I have a few pages done, so maybe i'll post them up on my FA if people take to the idea.

tl:dr version: im making a lesbian furry webcomic with an actual storyline that's not retarded.


----------



## Aden (Apr 25, 2010)

ChickO'Dee said:


> shes a raccoon, and a master at parkour/freerunning



As a practitioner of parkour, I'd advise toning down the "master" bit - you never truly master it, after all. Always learning. Plus it'll mean another good line of character development if she's learning instead of already a "master".


----------



## Taralack (Apr 25, 2010)

I WANNA BE THE VERY BEST


----------



## ChickO'Dee (Apr 26, 2010)

Aden said:


> As a practitioner of parkour, I'd advise toning down the "master" bit - you never truly master it, after all. Always learning.
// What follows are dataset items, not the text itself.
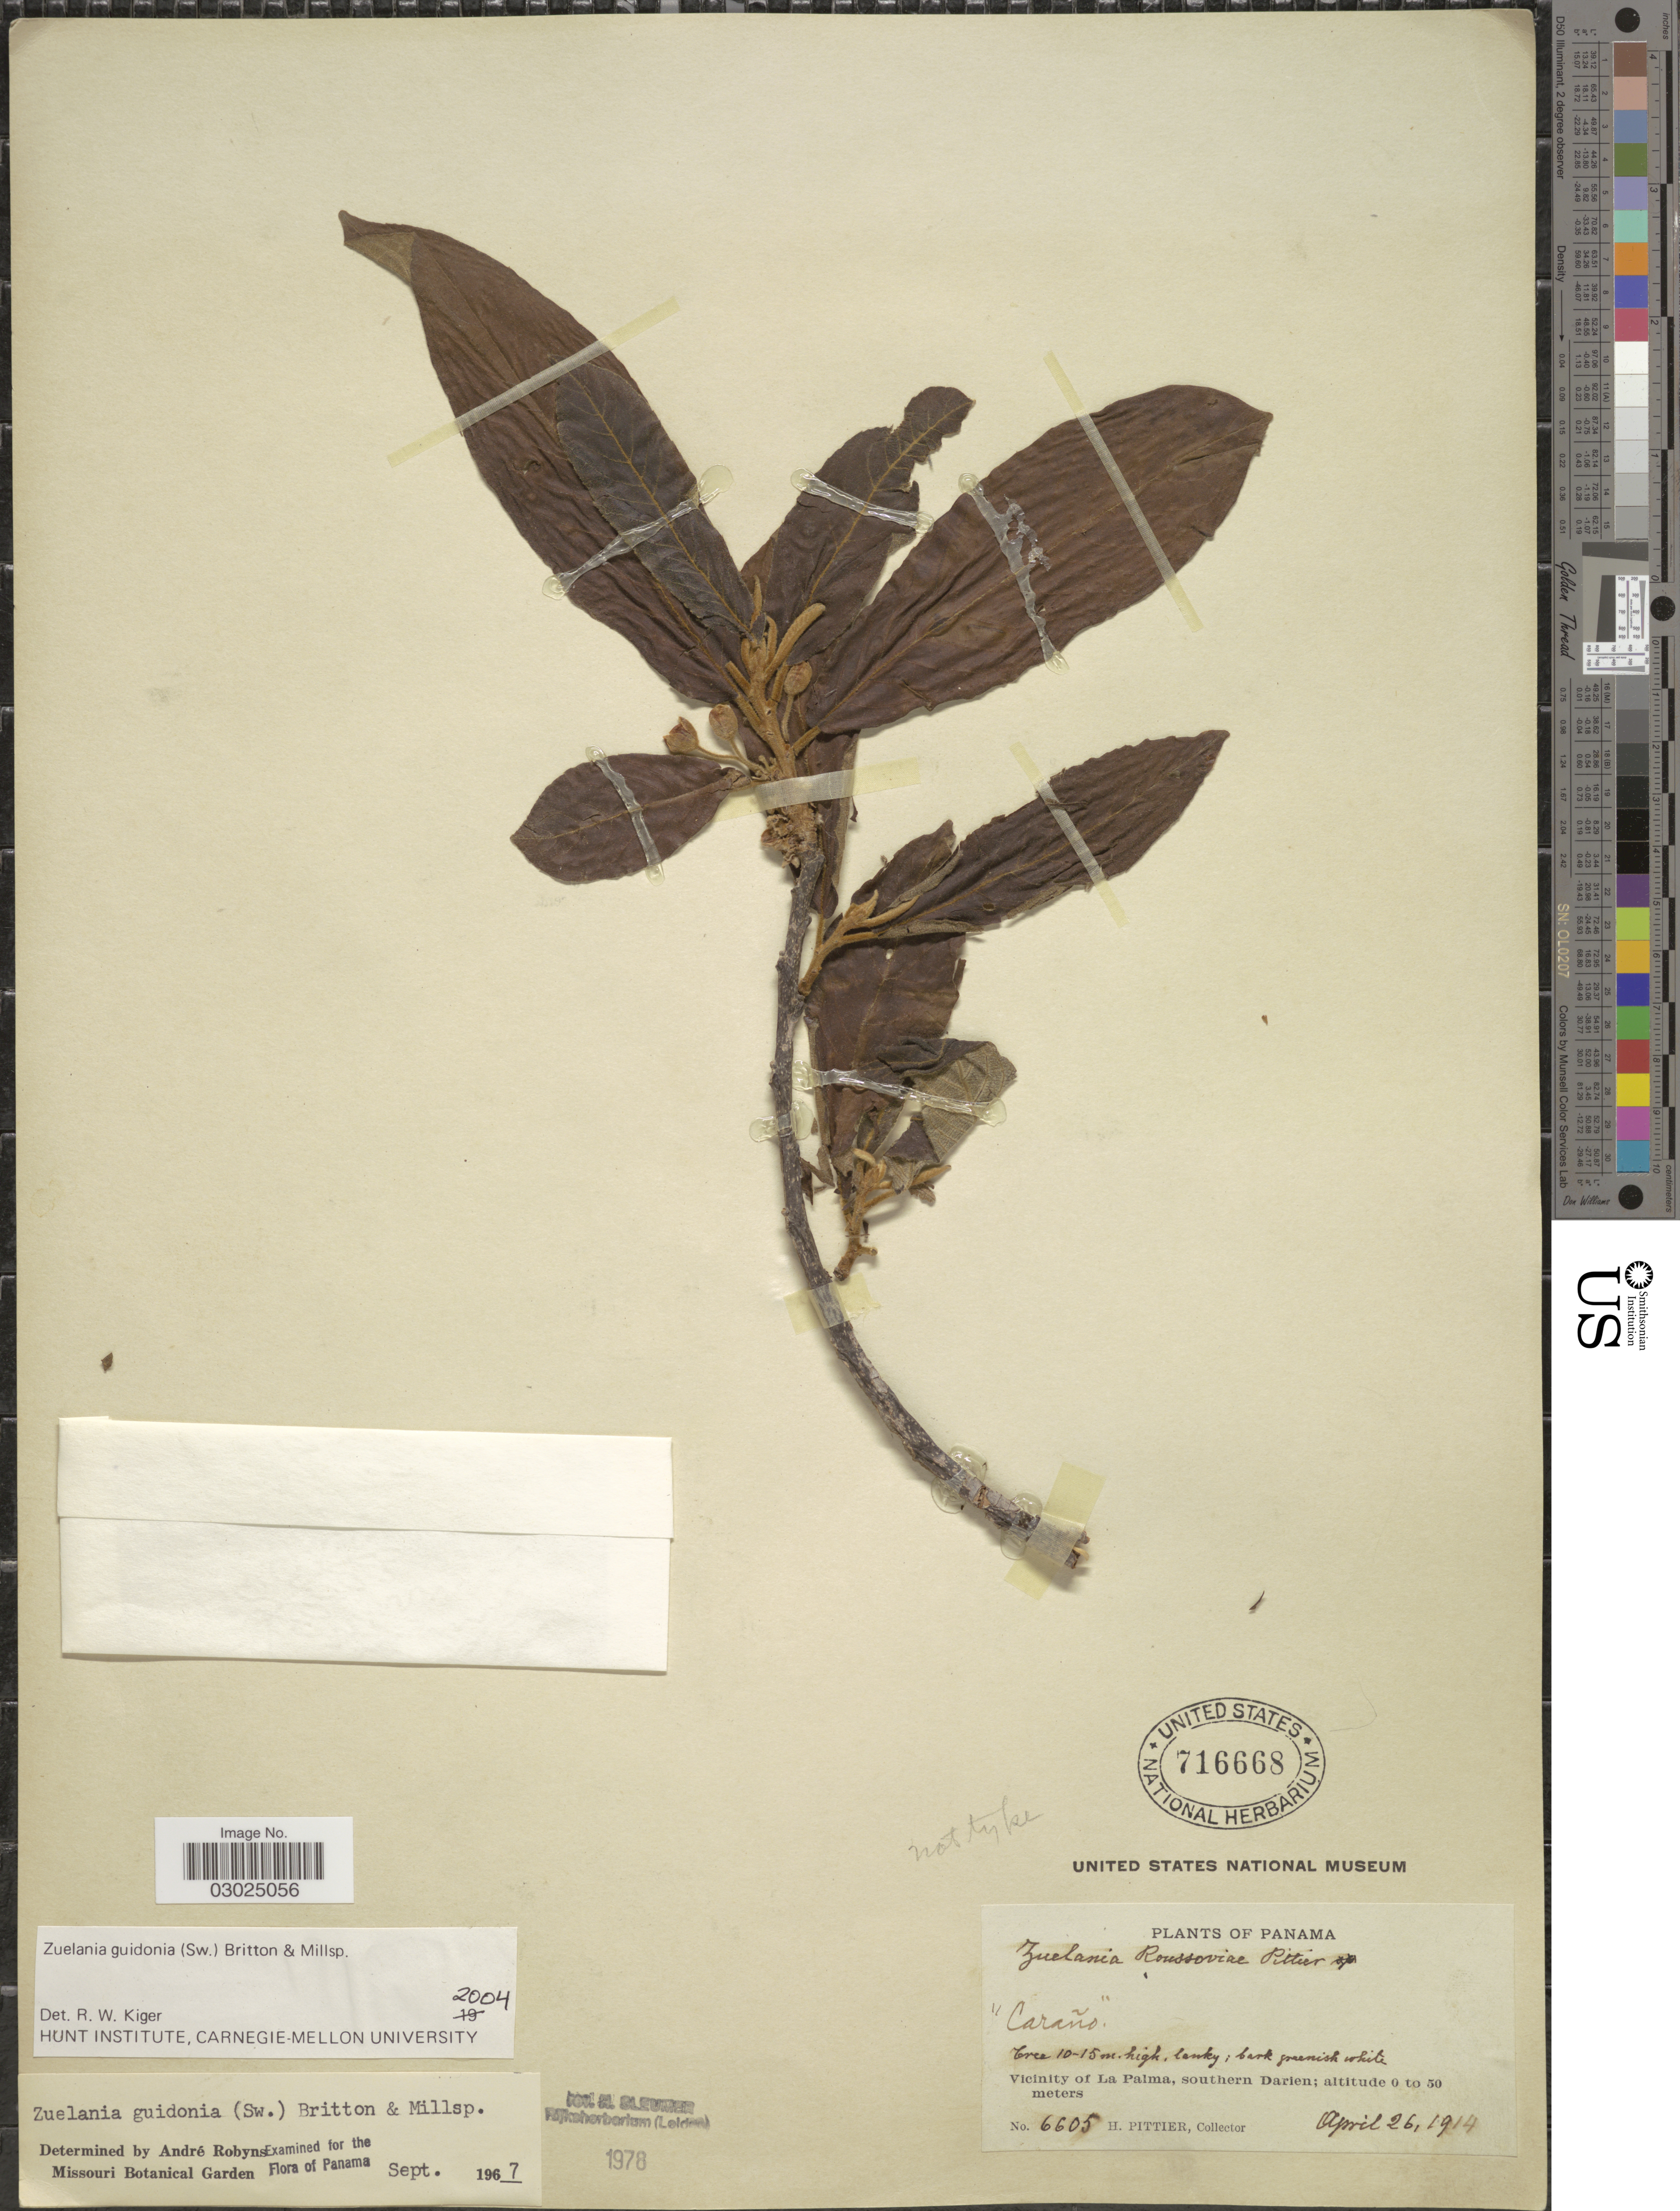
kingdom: Plantae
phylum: Tracheophyta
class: Magnoliopsida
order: Malpighiales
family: Salicaceae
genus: Casearia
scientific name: Casearia laetioides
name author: (A. Rich.) Warb.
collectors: H. F. Pittier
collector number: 6605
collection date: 1914-04-26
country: Panama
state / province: Darién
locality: Vicinity of La Palma, southern Darien.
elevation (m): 0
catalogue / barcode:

Plus it'll mean another good line of character development if she's learning instead of already a "master".


thats just her attitude


----------



## Foxstar (Apr 26, 2010)

Please learn to both draw and write before trying a shitty furry-aimed webcomic, thanks.


----------



## Aden (Apr 26, 2010)

ChickO'Dee said:


> thats just her attitude



Sounds unlikeable.

Edit: Checked out the art because of the previous poster's comment, and agreeing that you should draw some more before you commit yourself to this.
Hopefully you will not type like a middle school student in the comic.


----------